Microsoft will transition critical products to post-quantum cryptography (PQC) by 2029, accelerating its timeline. The background is accelerated quantum computing advances that could threaten existing encryption standards sooner than previously expected.
Microsoft has announced the Quantum Safe Program (QSP) with a shortened timeframe. Critical products and services are to be transitioned from classical encryption methods to post-quantum cryptography by 2029. This occurs in parallel with the integration of quantum-safe requirements into Microsoft’s Secure Future Initiative (SFI) to make the transition measurable and controllable.
The company justifies the acceleration with changed framework conditions. Previous planning had presented PQC as a future problem – important, but distant. Advances in quantum research and development have shifted this risk horizon, however. Microsoft warns that cryptographically relevant quantum computers could become available sooner than expected. The classic scenario for CISOs is the harvest-now-decrypt-later attack: data is stolen and stored encrypted today in order to decrypt it after powerful quantum computers become available. Similar steps have already been taken by Apple, Google, and Signal.

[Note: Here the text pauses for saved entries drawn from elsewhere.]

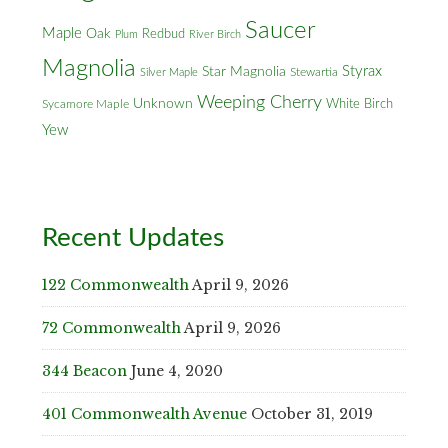
Saucer
Maple
Oak
Redbud
Plum
River Birch
Magnolia
Styrax
Star Magnolia
Silver Maple
Stewartia
Weeping Cherry
Unknown
White Birch
Sycamore Maple
Yew
Recent Updates
122 Commonwealth
April 9, 2026
72 Commonwealth
April 9, 2026
344 Beacon
June 4, 2020
401 Commonwealth Avenue
October 31, 2019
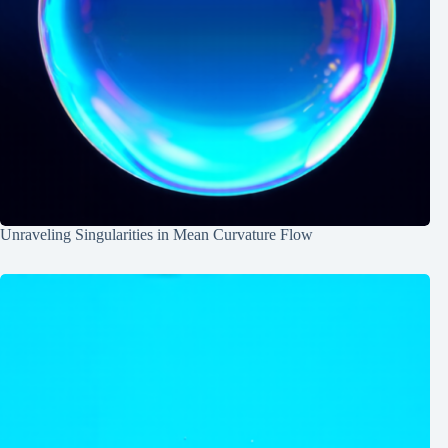
Unraveling Singularities in Mean Curvature Flow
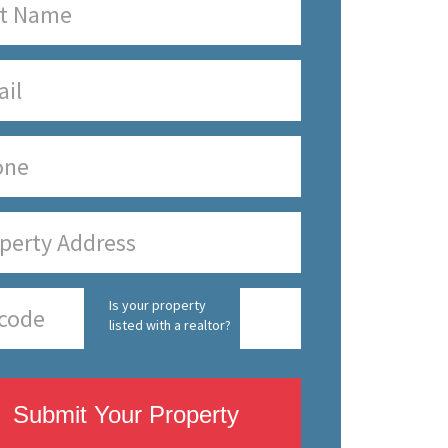
Is your property
listed with a realtor?
Submit Your Property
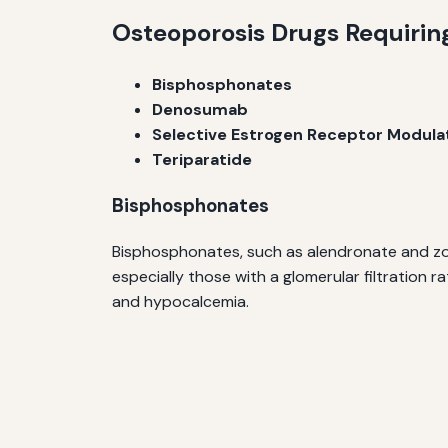
Osteoporosis Drugs Requiri
Bisphosphonates
Denosumab
Selective Estrogen Receptor Modula
Teriparatide
Bisphosphonates
Bisphosphonates, such as alendronate and zole
especially those with a glomerular filtration
and hypocalcemia.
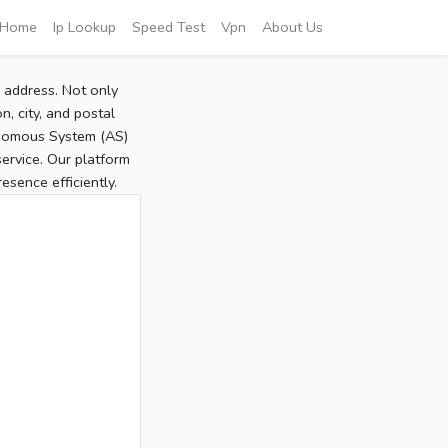
Home
Ip Lookup
Speed Test
Vpn
About Us
P address. Not only
, city, and postal
tonomous System (AS)
service. Our platform
sence efficiently.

Microsoft recommends not merely the adoption of new algorithms, but comprehensive infrastructure modernization on three pillars. First: update network cryptography through modern protocols such as TLS 1.3 to support hybrid and post-quantum-safe key procedures. Second: establish crypto-agility to flexibly exchange existing algorithms with PQC variants without completely redeveloping applications. Third: modernize cryptographic trust chains – for code signing, certificate issuance, software updates, and hardware-based key protection.
For security managers, this means that the transition to PQC cannot be treated as an isolated cryptography project. It requires inventory and modernization of the entire cryptographic infrastructure, including legacy systems and dependency chains. The NIS2 relevance lies in proactive risk mitigation through technological preparation for emerging threats.